— Я перед интервью провела небольшой опрос в фейсбуке: спросила людей, с чем у них ассоциируется слово «общественный». На первом месте — это абсолютный лидер — слово «туалет». Далее идут «Общественная палата» и «общественные нагрузки». Что вы собираетесь делать с таким ассоциативным багажом? Это надо как-то преодолевать?
— Да нет, не надо. Это интересная тема для психологического исследования. Здесь соединение советского и постсоветского. Странно, что общественного мнения как бы не существует. Так же как и общественных взглядов, общественных движений. Нет ведь ассоциаций с этим?
— Нет, все сразу называют туалет. Как думаете, почему?
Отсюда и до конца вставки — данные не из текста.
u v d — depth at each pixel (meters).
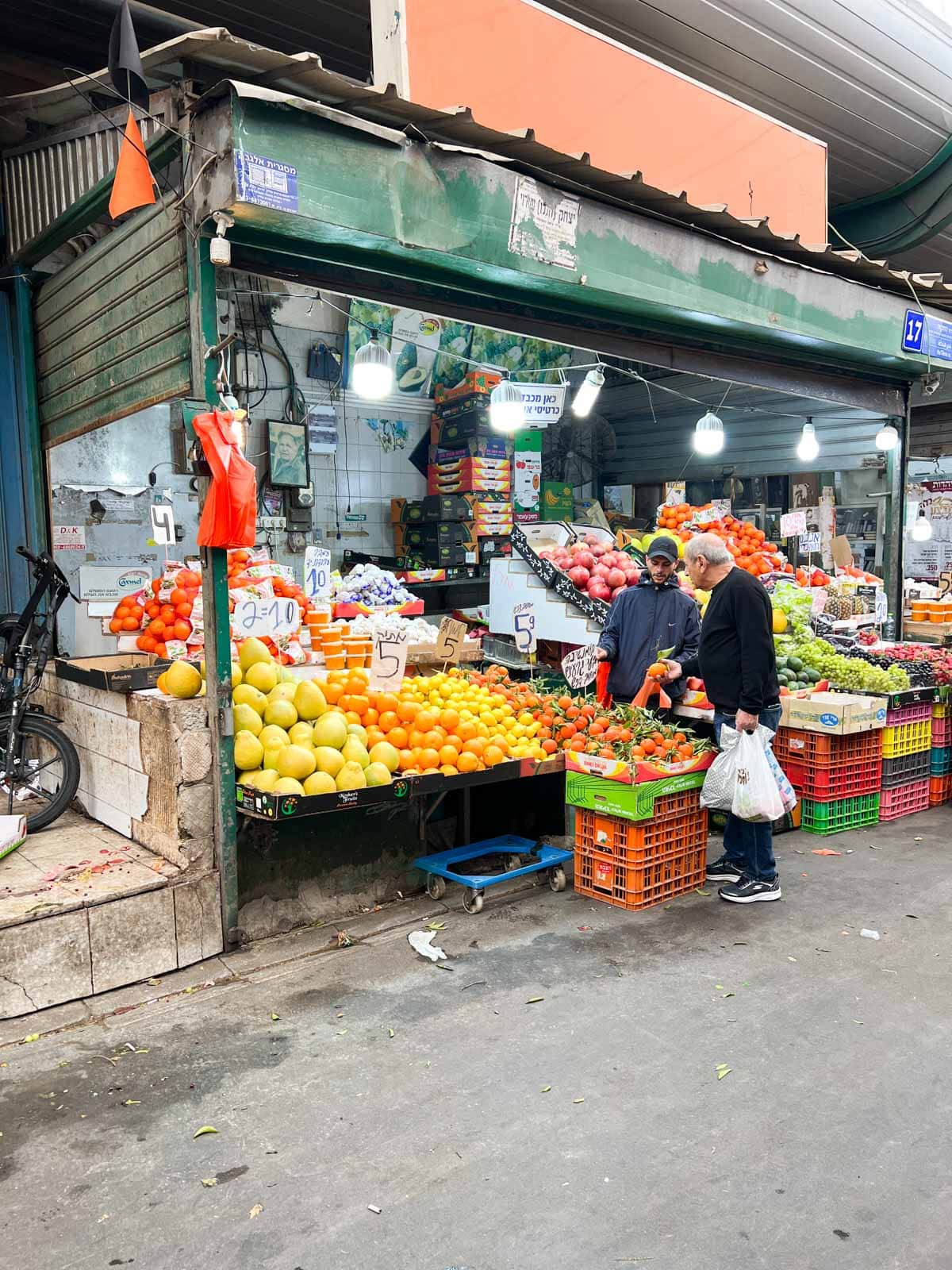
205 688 3.88
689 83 5.84
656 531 8.05
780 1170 2.51
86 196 4.48
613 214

— Это, наверное, те, кто постарше, туалет вспоминают. Их же всегда в стране не хватало, туалетов, всегда была проблема их найти. Я помню, как мы метались по Киеву и искали общественный туалет полтора часа, пока не забежали в республиканскую библиотеку. Записались быстро временными читателями, по запаху обнаружили туалет, сделали свои дела, вышли, и на выходе совершенно потрясенная дежурная у нас спросила: «А что такое? Почему так быстро?» Приятель мой сказал: «Да что-то с выбором книг слабовато».
— Вас эта ассоциация, я смотрю, не пугает.
— Да нет, у меня такое ощущение, что название на телевидении никогда большой роли не играет. Если вы видели эту передачу, то видели. «Вторая жена», «Любовь и кровь», «Кровь и любовь», «Смерть не водица» — уже этими словами не зацепить. Тебя может зацепить само содержание, какой-то кадр, или кто-то тебе перескажет, что видел что-то интересное. Мне еще кажется, что со словом «общественный» какие-то тоскливые ассоциации. Но меня это не пугает.
Я спросил у своего студента с 97 баллами по ЕГЭ: «Слушай, ну как же так можно написать: «ПрАшу зачислить меня на факультет журналистики»?
— На общественном телевидении будут как-то особенно следить за речью журналистов?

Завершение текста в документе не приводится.